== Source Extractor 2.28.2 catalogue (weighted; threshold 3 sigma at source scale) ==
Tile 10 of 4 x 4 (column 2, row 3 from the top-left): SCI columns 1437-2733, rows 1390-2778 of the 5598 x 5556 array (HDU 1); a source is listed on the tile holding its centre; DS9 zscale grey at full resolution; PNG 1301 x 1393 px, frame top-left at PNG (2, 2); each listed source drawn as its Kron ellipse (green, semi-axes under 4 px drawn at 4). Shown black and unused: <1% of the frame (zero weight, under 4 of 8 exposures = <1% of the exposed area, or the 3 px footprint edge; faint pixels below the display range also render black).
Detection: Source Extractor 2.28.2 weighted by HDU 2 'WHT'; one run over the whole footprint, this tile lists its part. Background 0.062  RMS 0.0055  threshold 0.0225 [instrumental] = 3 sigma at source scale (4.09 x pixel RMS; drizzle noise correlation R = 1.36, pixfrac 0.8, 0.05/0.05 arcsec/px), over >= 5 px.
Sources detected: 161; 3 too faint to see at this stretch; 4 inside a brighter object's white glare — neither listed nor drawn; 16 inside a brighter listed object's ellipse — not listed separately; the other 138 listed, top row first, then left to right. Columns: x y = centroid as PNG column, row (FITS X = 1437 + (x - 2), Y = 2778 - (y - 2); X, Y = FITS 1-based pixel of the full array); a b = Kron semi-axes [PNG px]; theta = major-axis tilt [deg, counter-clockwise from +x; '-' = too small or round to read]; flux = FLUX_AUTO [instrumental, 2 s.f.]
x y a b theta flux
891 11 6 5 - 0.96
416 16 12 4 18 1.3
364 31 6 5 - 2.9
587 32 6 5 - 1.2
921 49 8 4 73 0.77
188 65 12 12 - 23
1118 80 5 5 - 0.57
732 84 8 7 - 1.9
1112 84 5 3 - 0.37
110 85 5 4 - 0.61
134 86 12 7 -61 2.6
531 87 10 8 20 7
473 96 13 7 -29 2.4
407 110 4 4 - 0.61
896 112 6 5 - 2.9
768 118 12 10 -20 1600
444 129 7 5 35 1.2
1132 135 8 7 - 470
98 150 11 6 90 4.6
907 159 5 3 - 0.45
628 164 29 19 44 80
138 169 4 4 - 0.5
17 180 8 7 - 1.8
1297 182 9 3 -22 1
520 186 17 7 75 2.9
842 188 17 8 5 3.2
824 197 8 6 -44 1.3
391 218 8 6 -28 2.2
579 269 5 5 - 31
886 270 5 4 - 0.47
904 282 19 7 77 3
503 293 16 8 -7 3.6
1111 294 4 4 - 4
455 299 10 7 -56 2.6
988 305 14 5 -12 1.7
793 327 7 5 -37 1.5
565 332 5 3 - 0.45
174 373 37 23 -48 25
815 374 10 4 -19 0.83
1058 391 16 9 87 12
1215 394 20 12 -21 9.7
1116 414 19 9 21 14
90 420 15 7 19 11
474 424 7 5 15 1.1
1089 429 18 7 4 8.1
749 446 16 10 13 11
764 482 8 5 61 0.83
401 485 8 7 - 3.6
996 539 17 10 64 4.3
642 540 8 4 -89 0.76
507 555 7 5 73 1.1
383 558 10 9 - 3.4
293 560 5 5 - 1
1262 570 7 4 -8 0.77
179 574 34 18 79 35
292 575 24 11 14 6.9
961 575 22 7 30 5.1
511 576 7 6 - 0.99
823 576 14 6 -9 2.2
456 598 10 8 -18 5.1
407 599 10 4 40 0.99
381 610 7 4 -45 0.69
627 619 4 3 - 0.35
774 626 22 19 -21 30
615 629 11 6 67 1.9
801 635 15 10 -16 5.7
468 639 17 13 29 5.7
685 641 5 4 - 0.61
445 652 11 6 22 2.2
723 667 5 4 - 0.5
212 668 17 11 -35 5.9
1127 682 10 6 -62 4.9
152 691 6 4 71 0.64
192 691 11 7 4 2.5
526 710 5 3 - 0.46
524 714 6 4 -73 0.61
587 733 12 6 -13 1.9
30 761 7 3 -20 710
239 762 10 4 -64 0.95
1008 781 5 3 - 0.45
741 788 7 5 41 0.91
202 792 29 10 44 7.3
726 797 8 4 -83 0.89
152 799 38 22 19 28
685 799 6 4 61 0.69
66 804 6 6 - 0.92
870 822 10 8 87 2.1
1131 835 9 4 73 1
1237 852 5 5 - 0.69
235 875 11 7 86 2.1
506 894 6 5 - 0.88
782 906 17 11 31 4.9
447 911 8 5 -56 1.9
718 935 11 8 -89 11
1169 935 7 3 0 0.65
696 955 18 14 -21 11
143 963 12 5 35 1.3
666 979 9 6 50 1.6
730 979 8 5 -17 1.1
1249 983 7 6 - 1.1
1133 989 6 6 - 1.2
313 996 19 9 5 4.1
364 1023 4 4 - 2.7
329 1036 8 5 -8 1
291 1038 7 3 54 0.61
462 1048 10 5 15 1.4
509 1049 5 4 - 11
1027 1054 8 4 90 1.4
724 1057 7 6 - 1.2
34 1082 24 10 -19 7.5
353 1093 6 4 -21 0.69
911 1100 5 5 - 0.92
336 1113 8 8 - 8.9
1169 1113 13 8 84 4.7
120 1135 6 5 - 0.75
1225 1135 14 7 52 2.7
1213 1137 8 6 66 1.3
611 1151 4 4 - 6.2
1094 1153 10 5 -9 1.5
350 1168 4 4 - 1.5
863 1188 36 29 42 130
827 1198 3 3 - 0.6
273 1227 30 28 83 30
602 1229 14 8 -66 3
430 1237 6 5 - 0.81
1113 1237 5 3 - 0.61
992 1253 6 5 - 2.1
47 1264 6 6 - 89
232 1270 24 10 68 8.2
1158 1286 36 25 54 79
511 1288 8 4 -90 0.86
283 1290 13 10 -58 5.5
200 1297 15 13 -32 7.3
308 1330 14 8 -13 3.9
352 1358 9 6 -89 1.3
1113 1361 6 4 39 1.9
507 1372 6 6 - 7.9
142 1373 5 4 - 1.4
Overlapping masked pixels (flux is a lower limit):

· · · · · · ·

**TASK DETAILS:**
Set out the listing above as a numbered list, starting at its first line and ending at the line containing "1112 84 5 3 - 0.37", and leave out any blank lines.

**ANSWER TO THE TASK:**
1. == Source Extractor 2.28.2 catalogue (weighted; threshold 3 sigma at source scale) ==
2. Tile 10 of 4 x 4 (column 2, row 3 from the top-left): SCI columns 1437-2733, rows 1390-2778 of the 5598 x 5556 array (HDU 1); a source is listed on the tile holding its centre; DS9 zscale grey at full resolution; PNG 1301 x 1393 px, frame top-left at PNG (2, 2); each listed source drawn as its Kron ellipse (green, semi-axes under 4 px drawn at 4). Shown black and unused: <1% of the frame (zero weight, under 4 of 8 exposures = <1% of the exposed area, or the 3 px footprint edge; faint pixels below the display range also render black).
3. Detection: Source Extractor 2.28.2 weighted by HDU 2 'WHT'; one run over the whole footprint, this tile lists its part. Background 0.062  RMS 0.0055  threshold 0.0225 [instrumental] = 3 sigma at source scale (4.09 x pixel RMS; drizzle noise correlation R = 1.36, pixfrac 0.8, 0.05/0.05 arcsec/px), over >= 5 px.
4. Sources detected: 161; 3 too faint to see at this stretch; 4 inside a brighter object's white glare — neither listed nor drawn; 16 inside a brighter listed object's ellipse — not listed separately; the other 138 listed, top row first, then left to right. Columns: x y = centroid as PNG column, row (FITS X = 1437 + (x - 2), Y = 2778 - (y - 2); X, Y = FITS 1-based pixel of the full array); a b = Kron semi-axes [PNG px]; theta = major-axis tilt [deg, counter-clockwise from +x; '-' = too small or round to read]; flux = FLUX_AUTO [instrumental, 2 s.f.]
5. x y a b theta flux
6. 891 11 6 5 - 0.96
7. 416 16 12 4 18 1.3
8. 364 31 6 5 - 2.9
9. 587 32 6 5 - 1.2
10. 921 49 8 4 73 0.77
11. 188 65 12 12 - 23
12. 1118 80 5 5 - 0.57
13. 732 84 8 7 - 1.9
14. 1112 84 5 3 - 0.37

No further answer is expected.